The man stood tall, shoulders squared, his presence cut sharp against the midday light. His gaze at first held both suspicion and restraint, the look of someone guarding old ground. But slowly it gave way to his loud and jolly disposition as if he had longed to talk to someone, anyone.
“I’m not a racist,” Kobus said flatly. The vowels flattened and curled in his thick Afrikaans accent rolling each ‘R’. Then, almost as if reminding himself rather than convincing me, he added, “You’re foreigners, yah? You live somewhere else—only visit.”

“Yes,” I said.
He nodded, the gesture small but certain. “This country’s being destroyed,” he went on. “Now only blacks get jobs—some empowerment thing.” As he spoke, his hands carved restless shapes in the air, physicalizing the unease. “Think about it,” he said, spreading his arms wide behind him, “how can a black policewoman, with hips like inner tubes and breasts like melons, chase a criminal?” He laughed—a raw, unguarded sound that startled the still afternoon.

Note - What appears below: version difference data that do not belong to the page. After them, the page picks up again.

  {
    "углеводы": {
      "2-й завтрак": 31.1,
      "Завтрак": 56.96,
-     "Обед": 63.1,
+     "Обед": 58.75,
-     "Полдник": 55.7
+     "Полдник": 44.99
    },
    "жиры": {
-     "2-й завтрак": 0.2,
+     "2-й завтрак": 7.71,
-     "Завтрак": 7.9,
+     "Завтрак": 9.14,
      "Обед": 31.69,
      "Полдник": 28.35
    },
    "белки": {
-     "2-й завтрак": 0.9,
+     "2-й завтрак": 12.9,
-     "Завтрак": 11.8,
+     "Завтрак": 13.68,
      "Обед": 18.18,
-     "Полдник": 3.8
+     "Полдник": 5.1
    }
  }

To prove something invisible, he rolled up his pant leg and pointed to a pale scar that crossed his knee like a fault line. “Thirty-five stitches,” he said. “When I worked in Emergency response, Cape Town, fifteen years ago. Still waiting for the police to call.” Pride and grievance seemed woven together, indistinguishable. When he looked back at me, almost searching my eyes for judgment; finding none, he mistook politeness for kinship.

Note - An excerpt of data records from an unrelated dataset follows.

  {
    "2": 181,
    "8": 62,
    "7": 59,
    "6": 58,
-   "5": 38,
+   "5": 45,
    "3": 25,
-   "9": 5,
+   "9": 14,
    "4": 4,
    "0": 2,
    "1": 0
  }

“I am not a racist,” he said again, quieter now. “We treated the blacks badly. The English treated us badly—concentration camps, women and children dying by the thousands. But we can’t hold on to such things forever. We must move ahead.”

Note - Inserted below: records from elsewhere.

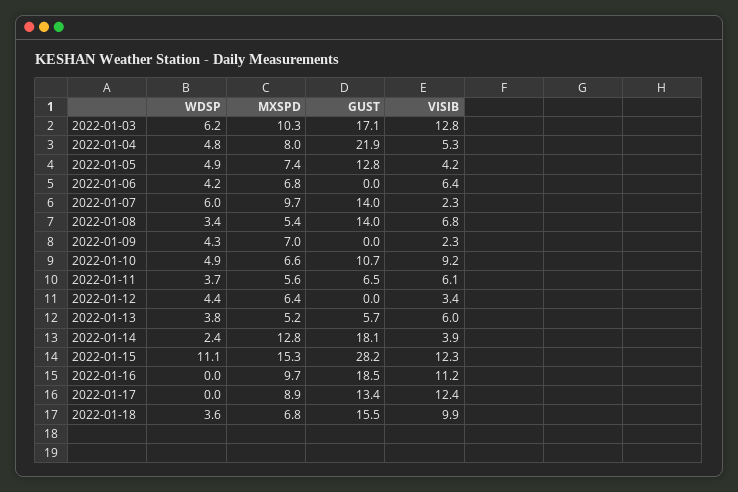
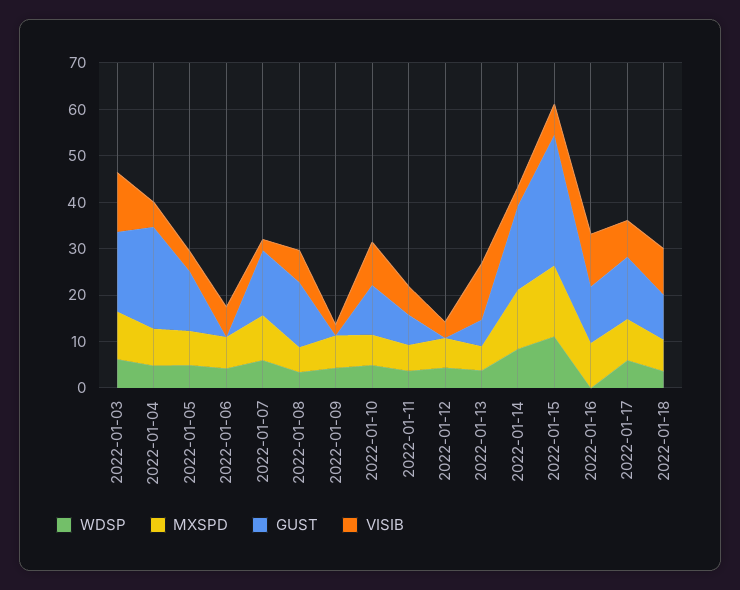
  {
    "WDSP": {
      "2022-01-03": 6.2,
      "2022-01-04": 4.8,
      "2022-01-05": 4.9,
      "2022-01-06": 4.2,
      "2022-01-07": 6,
      "2022-01-08": 3.4,
      "2022-01-09": 4.3,
      "2022-01-10": 4.9,
      "2022-01-11": 3.7,
      "2022-01-12": 4.4,
      "2022-01-13": 3.8,
-     "2022-01-14": 2.4,
+     "2022-01-14": 8,
      "2022-01-15": 11.1,
      "2022-01-16": 0,
-     "2022-01-17": 0,
+     "2022-01-17": 6,
      "2022-01-18": 3.6
    },
    "MXSPD": {
      "2022-01-03": 10.3,
      "2022-01-04": 8,
      "2022-01-05": 7.4,
      "2022-01-06": 6.8,
      "2022-01-07": 9.7,
      "2022-01-08": 5.4,
      "2022-01-09": 7,
      "2022-01-10": 6.6,
      "2022-01-11": 5.6,
      "2022-01-12": 6.4,
      "2022-01-13": 5.2,
      "2022-01-14": 12.8,
      "2022-01-15": 15.3,
      "2022-01-16": 9.7,
      "2022-01-17": 8.9,
      "2022-01-18": 6.8
    },
    "GUST": {
      "2022-01-03": 17.1,
      "2022-01-04": 21.9,
      "2022-01-05": 12.8,
      "2022-01-06": 0,
      "2022-01-07": 14,
      "2022-01-08": 14,
      "2022-01-09": 0,
      "2022-01-10": 10.7,
      "2022-01-11": 6.5,
      "2022-01-12": 0,
      "2022-01-13": 5.7,
      "2022-01-14": 18.1,
      "2022-01-15": 28.2,
-     "2022-01-16": 18.5,
+     "2022-01-16": 12,
      "2022-01-17": 13.4,
-     "2022-01-18": 15.5
+     "2022-01-18": 10
    },
    "VISIB": {
      "2022-01-03": 12.8,
      "2022-01-04": 5.3,
      "2022-01-05": 4.2,
      "2022-01-06": 6.4,
      "2022-01-07": 2.3,
      "2022-01-08": 6.8,
      "2022-01-09": 2.3,
      "2022-01-10": 9.2,
      "2022-01-11": 6.1,
      "2022-01-12": 3.4,
-     "2022-01-13": 6,
+     "2022-01-13": 12,
      "2022-01-14": 3.9,
-     "2022-01-15": 12.3,
+     "2022-01-15": 6,
      "2022-01-16": 11.2,
-     "2022-01-17": 12.4,
+     "2022-01-17": 8,
      "2022-01-18": 9.9
    }
  }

Swellendam rests in a basin beneath the Langeberg Mountains—a town of whitewashed walls and thatched roofs. Once a frontier post to the east, it still harbours an echo of settler enterprise, the architecture preserved as though time itself paused.

At its center, the Dutch Reformed Church rises, its white plaster blazing in the Overberg sun. Across the square, a tiny hand-painted sign—Anglo-Boer War Museum—leans at the edge of a narrow lane lined with 18th‑century cottages. Following it, I found not a museum, but a large angry rooster, its call splitting the silence. Beyond the low gate stretched a hidden garden—lush, unexpected. Persimmons bowed under their own weight, marigolds burned orange beneath the noon light, and the air pulsed with the scents of damp soil, Jasmin and lavender.

Three coloured gardeners rested on a shaded stoop, speaking softly in the heat, ringed by potted geraniums and poppies. It was from behind a clipped hedge that Kobus had emerged—ruddy, broad, eyes narrowed by the sun yet watchful with cautious pride.
“I am admiring your beautiful garden,” I said.
He nodded once.
“I saw the sign for an Anglo-Boer museum.” Almost apologetically.
“I am the gardener,” he replied. “The museum opens on Saturdays—but I can show you.”

He led me into a small outbuilding, scarcely larger than a garage. Inside, the air was dim and cool. Flags hung from the rafters—the orange-white-blue of the old Transvaal, the golden Free State banner, a weathered emblem from the brief Republic of Swellendam, a rebellion that flickered and died in six months in 1795. On a shelves that lined the walls lay intimate remains of history: a chipped child’s cup, imperial British commanders itched into china, a rusted bayonet, a camp lantern dulled by time.
When I told him Cape Town seemed peaceful, he frowned slightly. “You were in the tourist areas, in daylight,” he said. “I know every inch of that city. In Nyanga, in Philippi East neighbourhood —they slaughter each other like sheep. I worked emergency for thirty years. I have seen everything.” And he says with undisguised contempt, ‘now the ANC wants to make them our bosses.”
Outside, the afternoon was still. The rooster called again, the sound echoing off old lime-washed walls and was answered immediately by a rooster far away. The streets of Swellendam shimmered in the heat. Beauty persisted at each step through the garden despite the scars men carry.

As Bob Dylan said, when will they ever learn? Long, long time ago.